Parece imposible que estos modelos llegaran a concretarse y a transitar por la ciudad; sin embargo, innúmeras fotos registraron el fenómeno. Además, una conspicua sobreviviente —Gloria Guzmán— afirmó su participación: “Recuerdo que una amiga mía, amante de un marqués y ahora monja, estrenó un traje egipcio que se hizo confeccionar en París. Estaba armado como una joya. Una gasa sobre otra, en colores verde, amarillo y blanco y, para ajustar la cintura y ocultar el ombligo, una faja engarzada en rubíes, esmeraldas y brillantes. Sobre la cabeza, el pájaro sagrado egipcio hecho en piedras y plumas que semejaban lenguas de fuego. Me lo prestó para la obra La corte del faraón. En el carnaval del 26, yo salí Estrella Máxima de la Opera con mi disfraz de “periodismo”: era un traje íntegramente negro con franjas blancas y los nombres de La Nación, La Prensa, La Razón y algún otro”. Claro que Gloria Guzmán estaba acostumbrada a experiencias singulares. Basta el dato de que festejó sus quince años en Manila, con varias decenas de mantones de regalo.

SERPENTINAS PARA EL PUEBLO. Para la curiosidad actual, tal vez impresione más el corso oficial de Avenida de Mayo que los trajes costosos y las orquestas de baile con infinito número de violines. En los Carnavales del 26, cien mil lámparas de colores formaron arcos, guirnaldas, pavos reales y caras renacentistas entre ambas veredas. Mariposas de papel ornamentaron el alumbrado público. A lo largo de la Avenida, 756 palcos alojaron odaliscas, aldeanas eslavas, damas de 1830, colombinas. Era la verdadera fiesta multitudinaria. Allí recalaban carrozas, carruajes y comparsas de todos los barrios. Sin embargo, había que respetar algunas reglas: el diseño de los palcos, por ejemplo, debía ser presentado días antes a la comisión del corso.
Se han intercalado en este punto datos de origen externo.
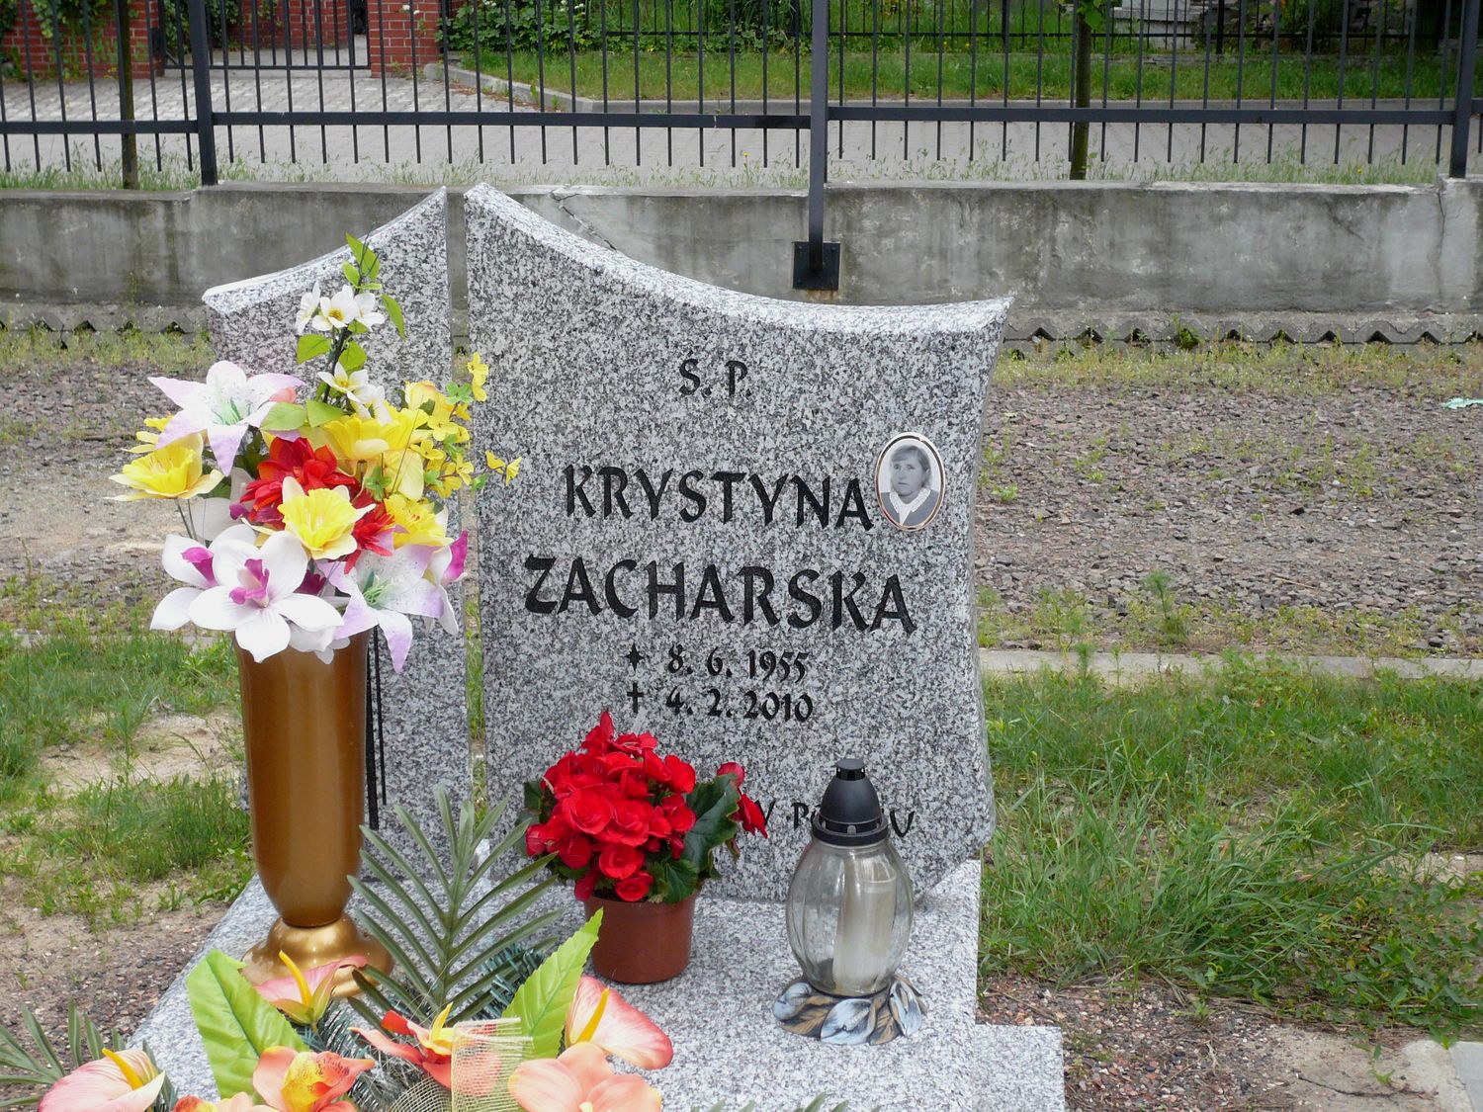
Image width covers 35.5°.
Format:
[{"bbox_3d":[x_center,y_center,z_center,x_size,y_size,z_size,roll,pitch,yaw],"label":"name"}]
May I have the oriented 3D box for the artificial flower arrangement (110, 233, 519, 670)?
[{"bbox_3d":[-0.424,-0.115,2.259,0.417,0.401,0.300,2,17,6],"label":"artificial flower arrangement"}]

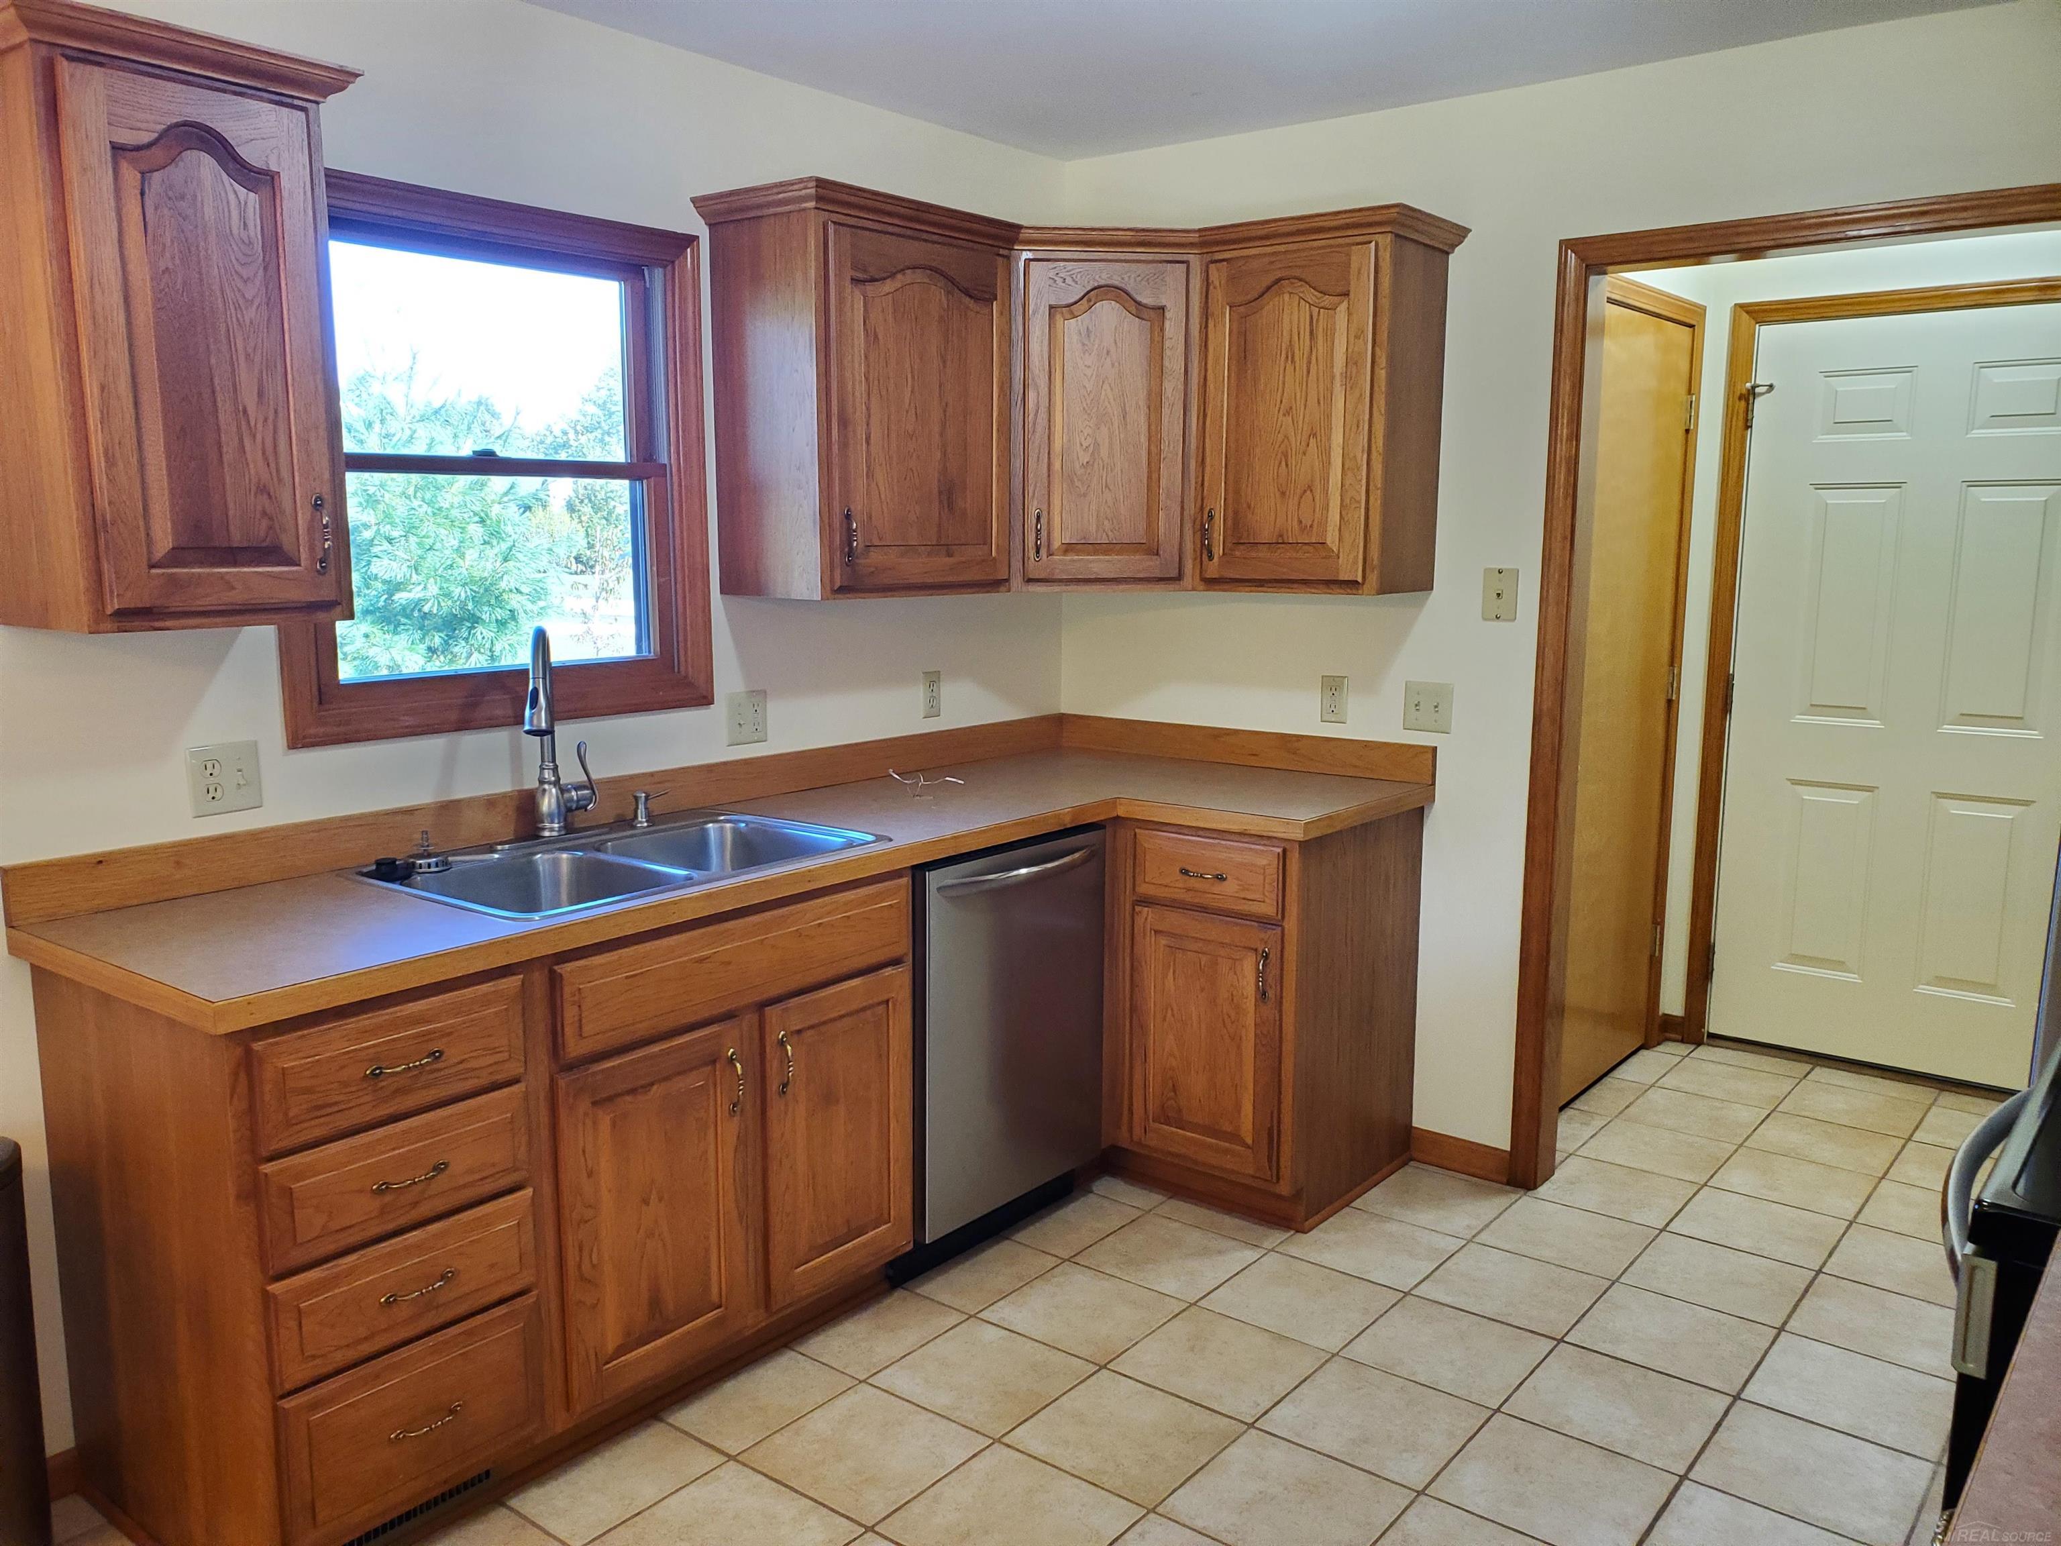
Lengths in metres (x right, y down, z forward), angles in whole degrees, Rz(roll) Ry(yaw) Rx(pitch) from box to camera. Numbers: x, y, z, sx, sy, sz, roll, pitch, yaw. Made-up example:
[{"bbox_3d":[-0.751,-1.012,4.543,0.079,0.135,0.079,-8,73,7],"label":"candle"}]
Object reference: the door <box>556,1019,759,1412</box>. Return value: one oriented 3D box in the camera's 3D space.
[{"bbox_3d":[-0.627,0.722,2.589,0.025,0.564,0.382,7,11,38],"label":"door"}]

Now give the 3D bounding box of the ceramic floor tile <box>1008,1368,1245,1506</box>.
[{"bbox_3d":[0.159,1.117,2.605,0.303,0.010,0.297,6,11,39],"label":"ceramic floor tile"}]

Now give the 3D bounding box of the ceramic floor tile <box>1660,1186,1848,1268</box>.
[{"bbox_3d":[1.590,0.994,3.377,0.303,0.010,0.297,6,11,39],"label":"ceramic floor tile"}]

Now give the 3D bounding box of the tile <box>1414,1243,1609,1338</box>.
[{"bbox_3d":[0.970,1.039,3.111,0.304,0.010,0.298,6,10,38],"label":"tile"}]

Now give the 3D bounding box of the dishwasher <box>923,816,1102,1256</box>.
[{"bbox_3d":[-0.250,0.510,3.385,0.610,0.775,0.600,6,10,38],"label":"dishwasher"}]

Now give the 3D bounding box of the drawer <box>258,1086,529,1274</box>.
[{"bbox_3d":[-1.015,0.532,2.245,0.460,0.150,0.381,6,10,38],"label":"drawer"}]

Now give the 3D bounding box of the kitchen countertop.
[{"bbox_3d":[-0.290,0.147,2.975,1.113,0.040,2.582,6,10,38],"label":"kitchen countertop"}]

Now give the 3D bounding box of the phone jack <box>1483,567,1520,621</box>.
[{"bbox_3d":[1.032,-0.390,3.407,0.078,0.116,0.013,6,10,38],"label":"phone jack"}]

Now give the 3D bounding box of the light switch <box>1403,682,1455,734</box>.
[{"bbox_3d":[0.908,-0.149,3.542,0.117,0.114,0.016,6,10,38],"label":"light switch"}]

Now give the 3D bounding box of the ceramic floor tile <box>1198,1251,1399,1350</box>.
[{"bbox_3d":[0.530,1.034,3.028,0.295,0.010,0.295,6,10,38],"label":"ceramic floor tile"}]

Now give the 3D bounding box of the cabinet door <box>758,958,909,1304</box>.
[{"bbox_3d":[-0.351,0.661,2.844,0.022,0.558,0.367,6,11,39],"label":"cabinet door"}]

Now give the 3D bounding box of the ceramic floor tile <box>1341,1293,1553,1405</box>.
[{"bbox_3d":[0.780,1.073,2.879,0.304,0.010,0.298,6,10,38],"label":"ceramic floor tile"}]

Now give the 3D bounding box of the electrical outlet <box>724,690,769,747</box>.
[{"bbox_3d":[-0.622,-0.120,3.410,0.012,0.115,0.113,6,10,38],"label":"electrical outlet"}]

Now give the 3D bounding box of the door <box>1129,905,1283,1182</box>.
[{"bbox_3d":[0.395,0.592,3.458,0.382,0.568,0.025,7,11,38],"label":"door"}]

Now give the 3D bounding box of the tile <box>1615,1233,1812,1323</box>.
[{"bbox_3d":[1.399,1.029,3.146,0.303,0.010,0.297,6,11,39],"label":"tile"}]

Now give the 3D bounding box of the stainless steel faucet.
[{"bbox_3d":[-0.869,-0.068,2.861,0.123,0.402,0.265,-3,9,-15],"label":"stainless steel faucet"}]

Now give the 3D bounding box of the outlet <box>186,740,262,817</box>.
[{"bbox_3d":[-1.321,0.010,2.542,0.012,0.112,0.114,6,10,38],"label":"outlet"}]

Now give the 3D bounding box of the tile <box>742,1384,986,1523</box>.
[{"bbox_3d":[-0.272,1.125,2.564,0.303,0.010,0.297,6,11,39],"label":"tile"}]

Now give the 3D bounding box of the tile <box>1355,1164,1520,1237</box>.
[{"bbox_3d":[0.923,0.977,3.528,0.293,0.010,0.297,6,11,39],"label":"tile"}]

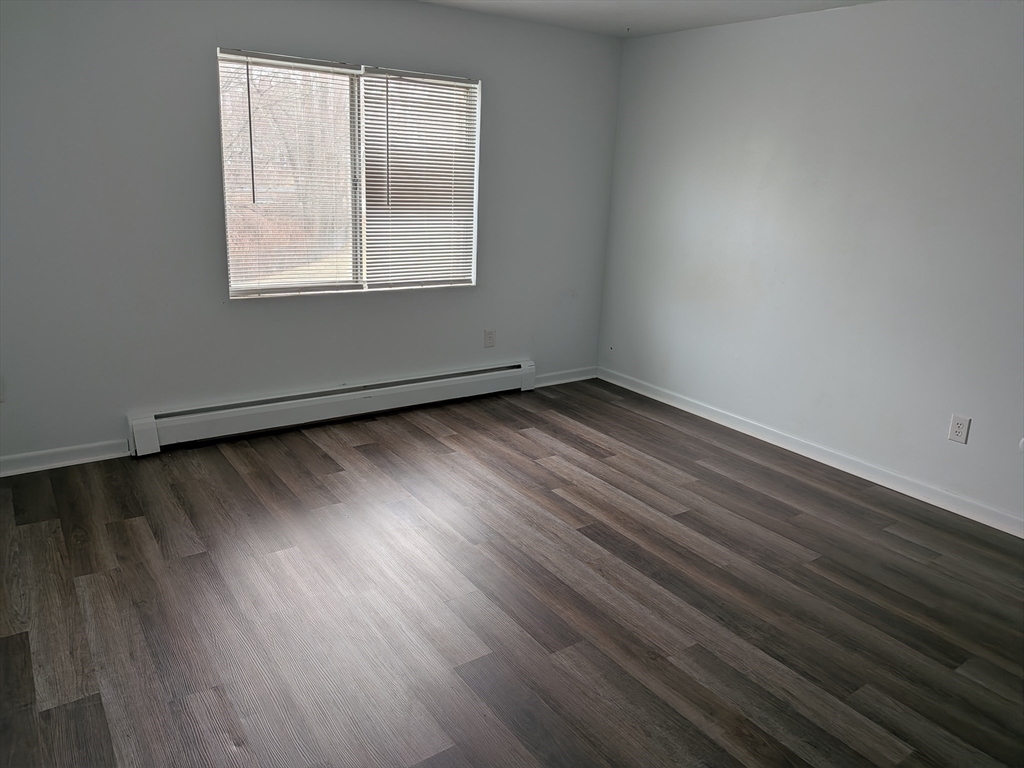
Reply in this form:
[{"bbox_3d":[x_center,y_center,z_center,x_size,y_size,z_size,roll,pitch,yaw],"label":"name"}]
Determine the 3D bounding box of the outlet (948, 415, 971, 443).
[{"bbox_3d":[2.108,0.214,3.340,0.008,0.122,0.079,-9,20,-34],"label":"outlet"}]

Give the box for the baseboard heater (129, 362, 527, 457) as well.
[{"bbox_3d":[-0.878,0.105,4.240,2.505,0.208,0.075,-9,20,-34],"label":"baseboard heater"}]

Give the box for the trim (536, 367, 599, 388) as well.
[{"bbox_3d":[0.395,-0.051,5.192,0.635,0.084,0.015,-9,20,-34],"label":"trim"}]

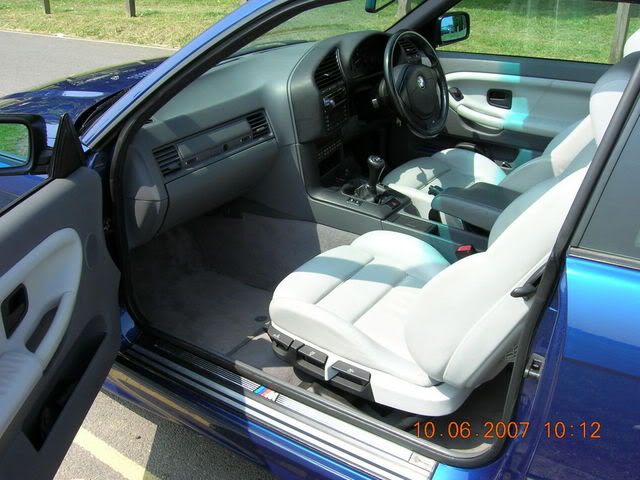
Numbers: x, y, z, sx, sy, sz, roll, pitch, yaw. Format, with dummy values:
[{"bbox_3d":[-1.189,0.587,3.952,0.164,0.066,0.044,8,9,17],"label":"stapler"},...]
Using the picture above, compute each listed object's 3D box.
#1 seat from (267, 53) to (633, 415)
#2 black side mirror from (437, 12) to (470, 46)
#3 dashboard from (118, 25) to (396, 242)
[{"bbox_3d":[0.316,-0.057,1.397,0.810,0.795,0.540,15,30,30],"label":"seat"},{"bbox_3d":[0.524,-0.826,2.466,0.180,0.118,0.090,-22,32,-36],"label":"black side mirror"},{"bbox_3d":[-0.170,-0.427,2.038,0.470,0.445,1.340,15,30,30],"label":"dashboard"}]

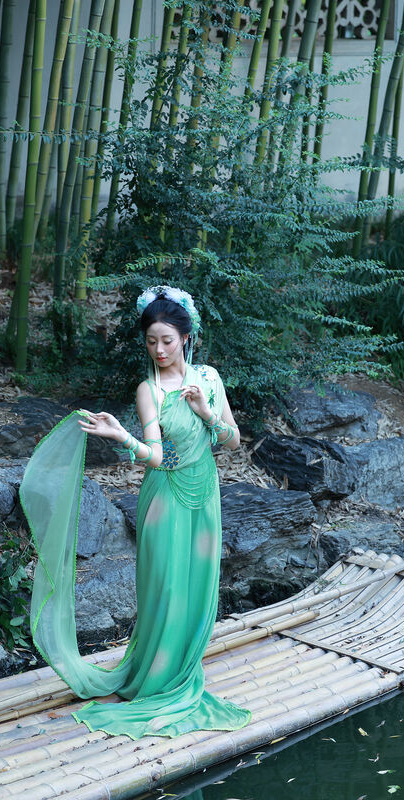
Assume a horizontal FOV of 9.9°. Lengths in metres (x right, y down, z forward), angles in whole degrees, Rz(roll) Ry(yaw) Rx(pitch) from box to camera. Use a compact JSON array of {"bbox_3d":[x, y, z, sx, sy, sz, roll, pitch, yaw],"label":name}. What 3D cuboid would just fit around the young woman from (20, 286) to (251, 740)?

Pero, según la crónica de La Razón (¡en 1926!) corsos eran los de antes:
“Faltan aquellas hermosas orquestas y aquellas disciplinadas masas corales que nos presentaban los Pelotaris, Marina Argentina, Orfeón Gallego y tantas otras que Buenos Aires aplaudía con fervor. Faltan, también, aquellas otras que, como los Turcos de Barracas, provistas de infantería, caballería y artillería, con un sultán y su sultana, constituían un espectáculo siempre atrayente”. Aquel año se advirtieron algunos cambios: “El juego de agua ha muerto. Pertenece el triunfo a la serpentina y a su democratización ha contribuido la baratura del precio. Las primeras que vinieron a Buenos Aires no podían, por su costo, ser utilizadas sino por los que en aquellos tiempos concurrían a los bailes del Club del Progreso. Hoy ocurre como con las medias de seda. Las usa todo el mundo”. Sin embargo, dos años antes no resultaban tan inocentes: con letra de Juan Caruso, José Bohr estrenó un tango que decía Primero medias, después vestidos, / Luego melena a la garçonne. / Sombreros buenos, alhajas finas, / Y un cotorrito muy coquetón. / Paseos en auto, de noche al Tigre. / Farras corridas, loca ilusión. / Fueron las medias finas de seda / Las que causaron tu perdición.
Mientras en Almagro, Flores y la Boca se sucedían mascaritas y murgas, un grupo de eufóricos incendió, en Avenida de Mayo, a un hombre disfrazado de oso: “Nos disgustó que un ser humano gruñera”, declararon. A su alrededor, la gente jugaba con flores y serpentina. Y, en los salones del Teatro San Martín, los artistas se cruzaban “bromas espirituales”.